DATA TO USE:

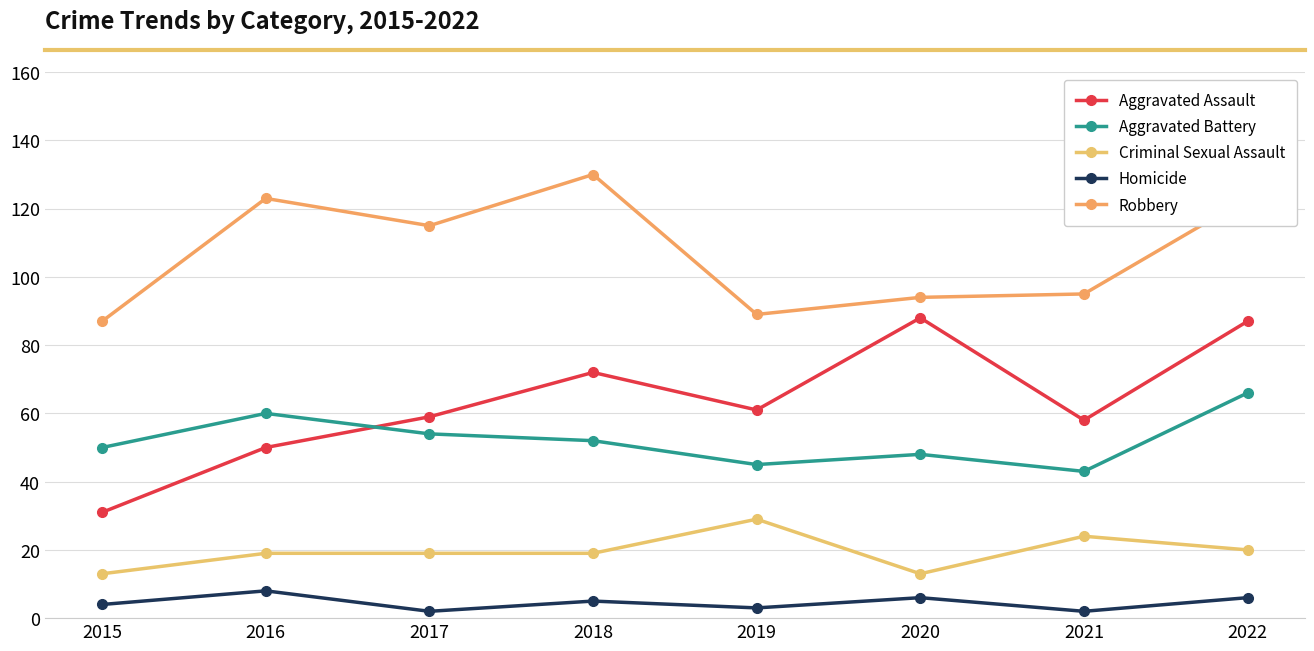

The value of Aggravated Battery at 2022 is 66. True or false?

True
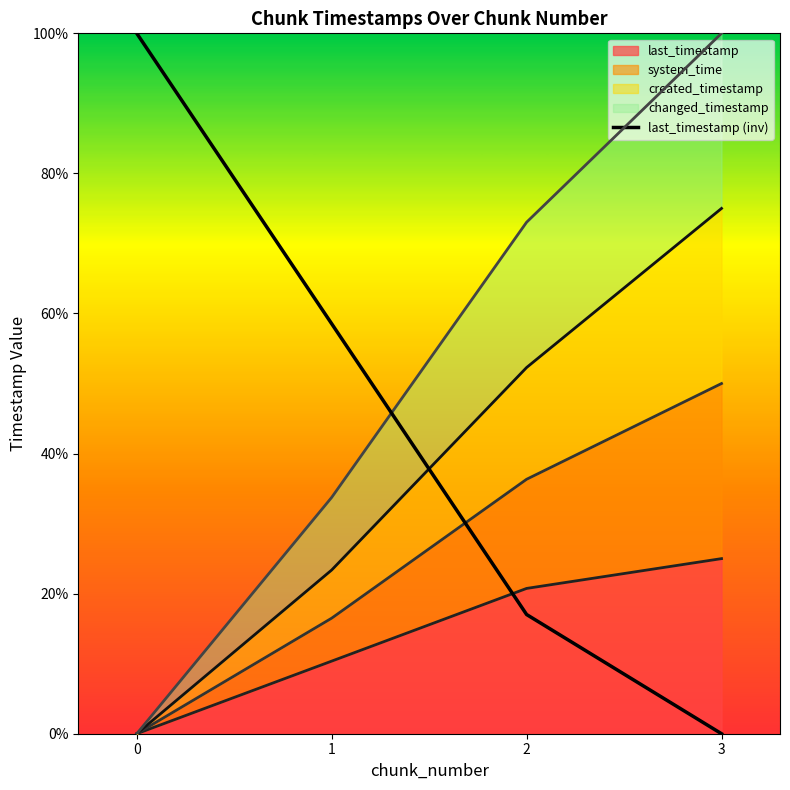

Reading left to right, transcribe all the data shown in this chart.

100.0	58.5	17.0	0.0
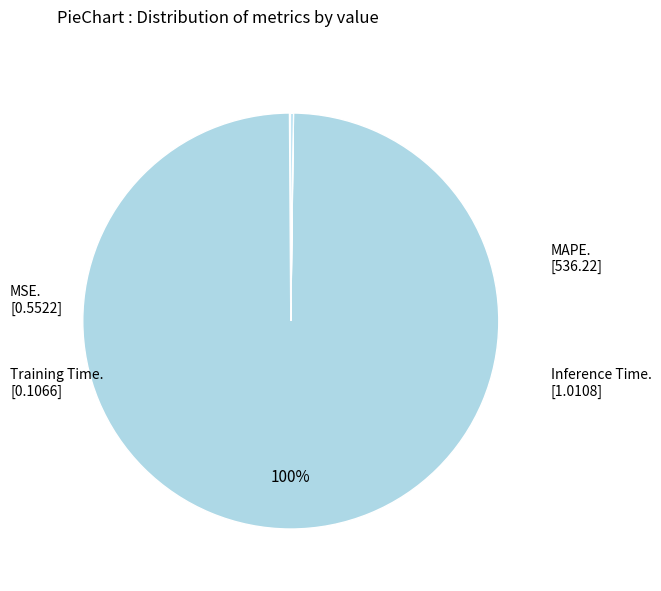

To the nearest percent, what is the difference between the largest and smallest slice percentages?

100%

WORK INSTRUCTION: Copy out every line of the listing that contains the string "True", treating uppercase and lowercase as different.

EXERCISE RESPONSE:
The value of Aggravated Battery at 2022 is 66. True or false?
True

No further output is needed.